> [INSTRUCTION]:
Lines from the one containing "장애인: 56600 -> 37320" through the final line of the records below are needed, copied exactly, with no pictures.
-=-=-=-=-
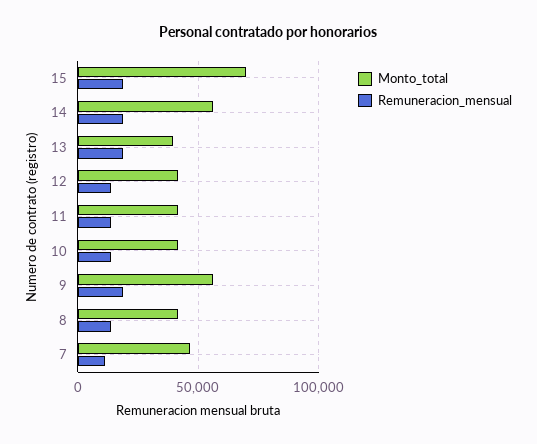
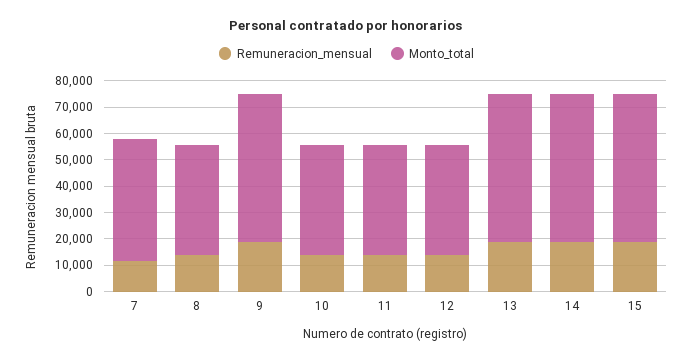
Monto_total, 15: 70000 -> 55000
Monto_total, 13: 40000 -> 55000

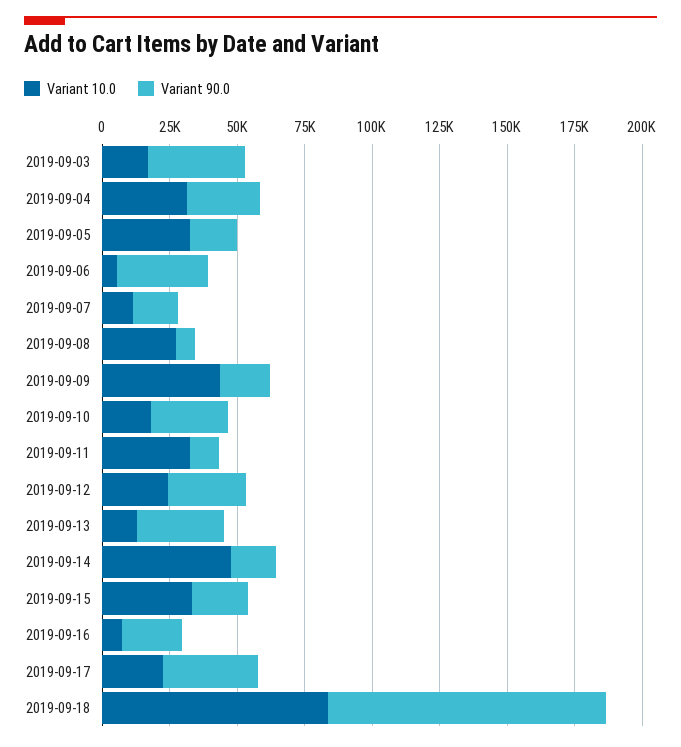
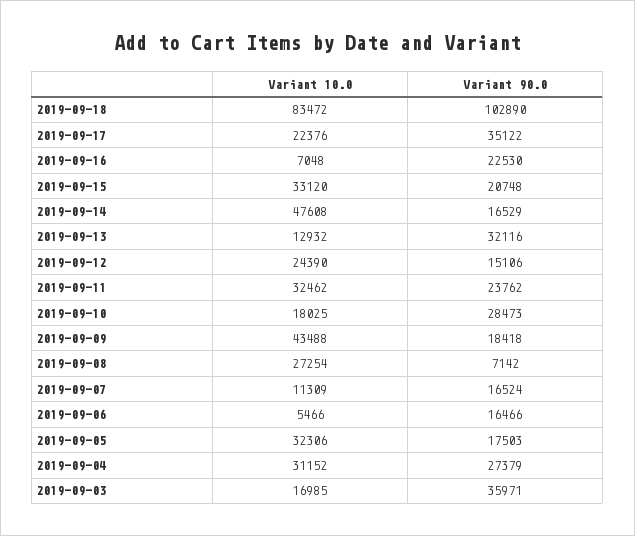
Variant 90.0, 2019-09-06: 35000 -> 16466
Variant 90.0, 2019-09-11: 10000 -> 23762
Variant 90.0, 2019-09-12: 30000 -> 15106

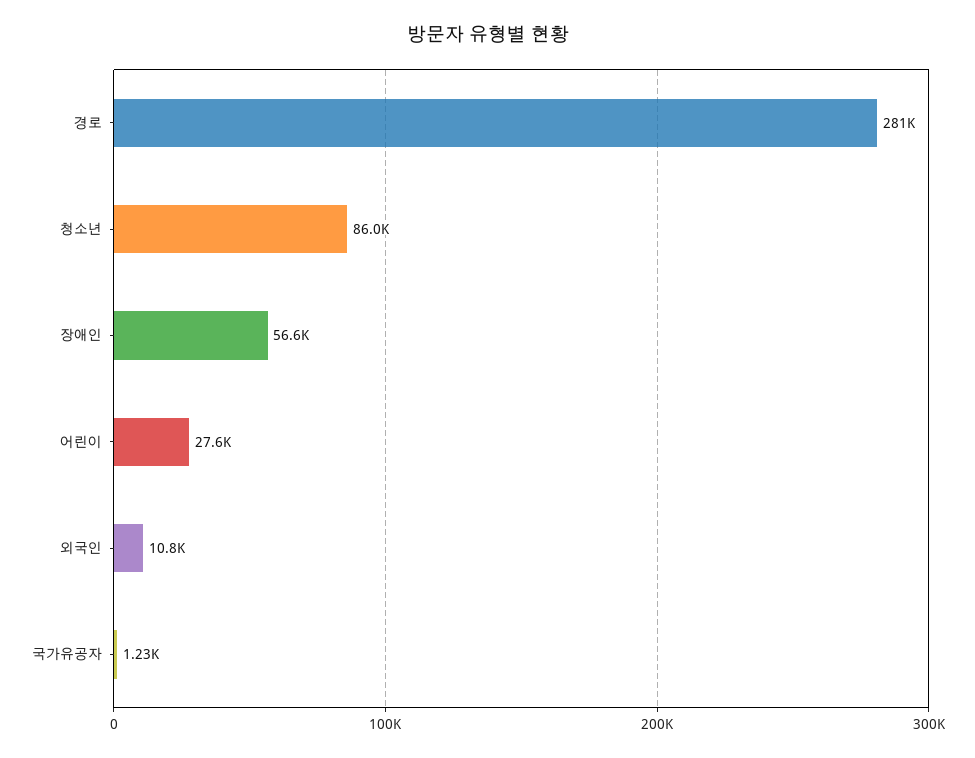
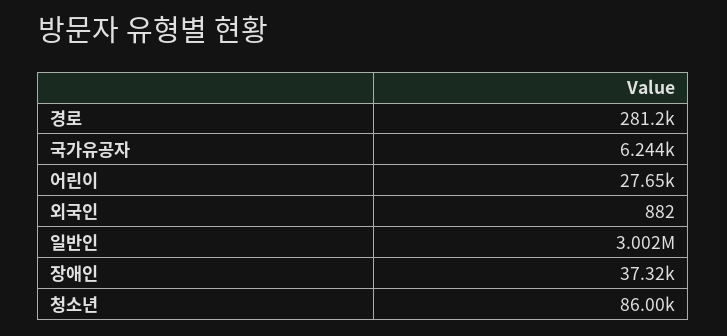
장애인: 56600 -> 37320
외국인: 10800 -> 882
국가유공자: 1230 -> 6244
일반인: none -> 3002000

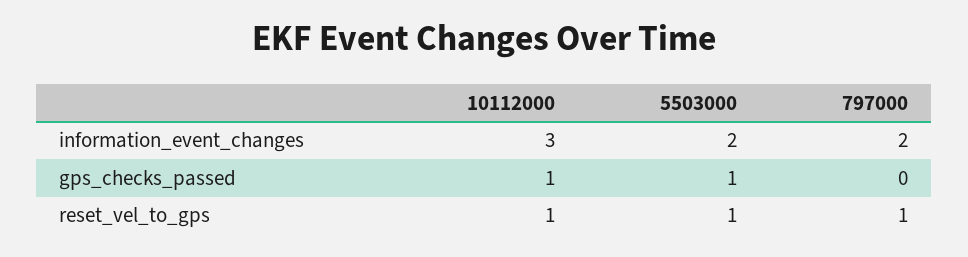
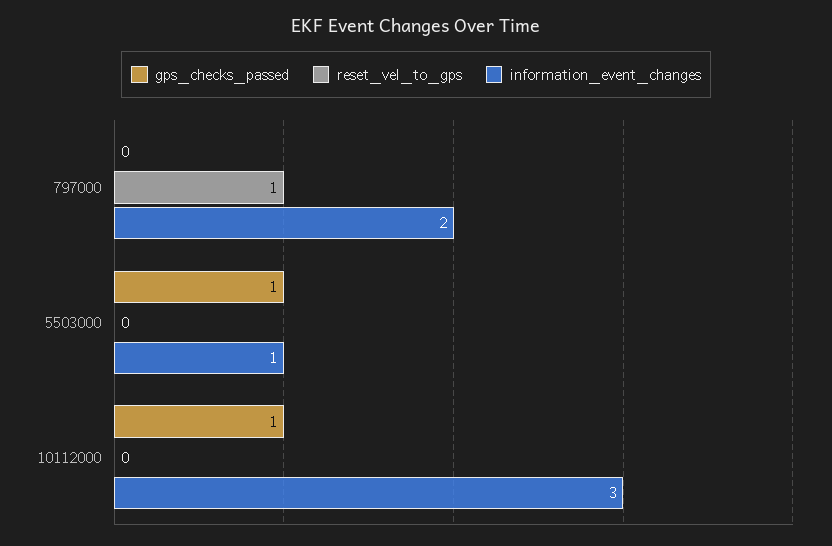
information_event_changes, 5503000: 2 -> 1
reset_vel_to_gps, 10112000: 1 -> 0
reset_vel_to_gps, 5503000: 1 -> 0

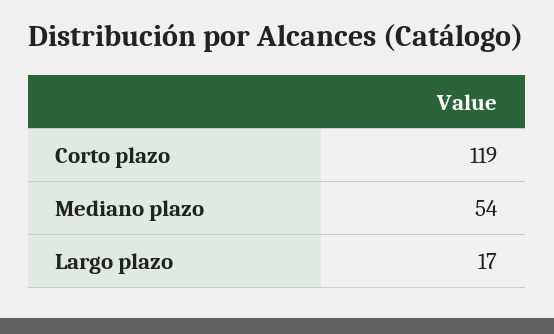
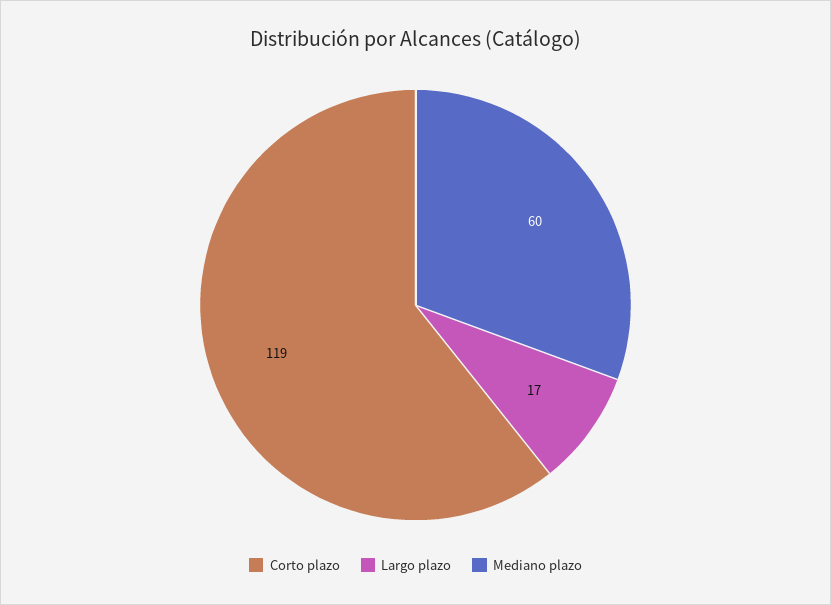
Mediano plazo: 54 -> 60

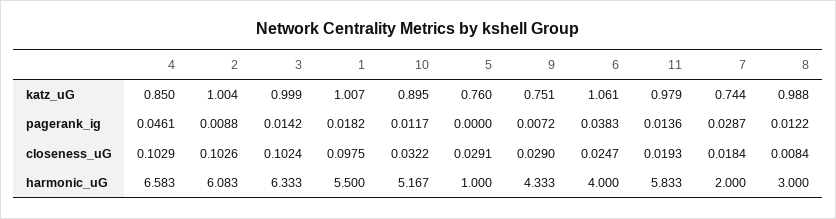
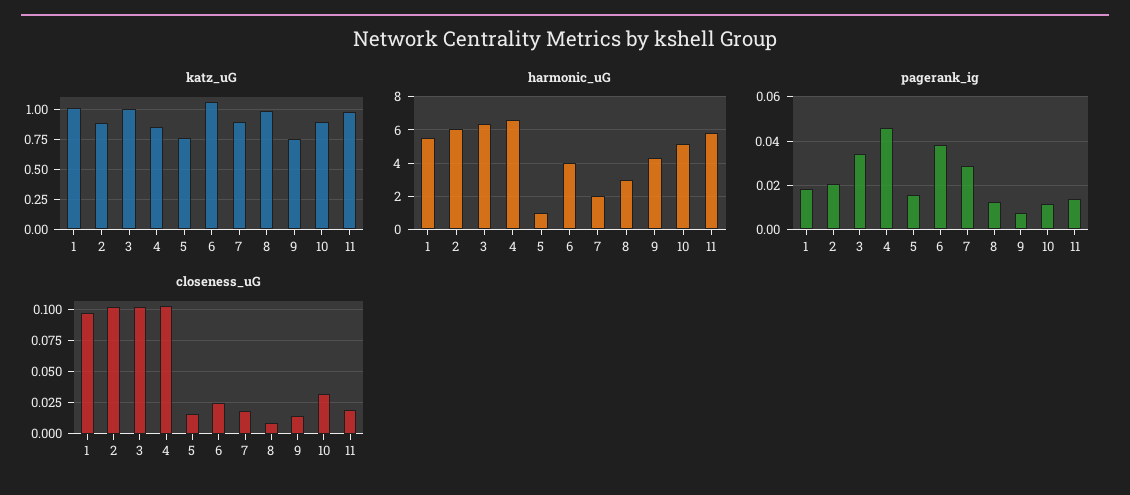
katz_uG, 2: 1.004 -> 0.9
katz_uG, 7: 0.744 -> 0.9
pagerank_ig, 2: 0.0088 -> 0.02
pagerank_ig, 3: 0.0142 -> 0.035
pagerank_ig, 5: 0 -> 0.015
closeness_uG, 5: 0.0291 -> 0.015
closeness_uG, 9: 0.029 -> 0.015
-=-=-=-=-
> [TASK SOLUTION]:
장애인: 56600 -> 37320
외국인: 10800 -> 882
국가유공자: 1230 -> 6244
일반인: none -> 3002000

information_event_changes, 5503000: 2 -> 1
reset_vel_to_gps, 10112000: 1 -> 0
reset_vel_to_gps, 5503000: 1 -> 0

Mediano plazo: 54 -> 60

katz_uG, 2: 1.004 -> 0.9
katz_uG, 7: 0.744 -> 0.9
pagerank_ig, 2: 0.0088 -> 0.02
pagerank_ig, 3: 0.0142 -> 0.035
pagerank_ig, 5: 0 -> 0.015
closeness_uG, 5: 0.0291 -> 0.015
closeness_uG, 9: 0.029 -> 0.015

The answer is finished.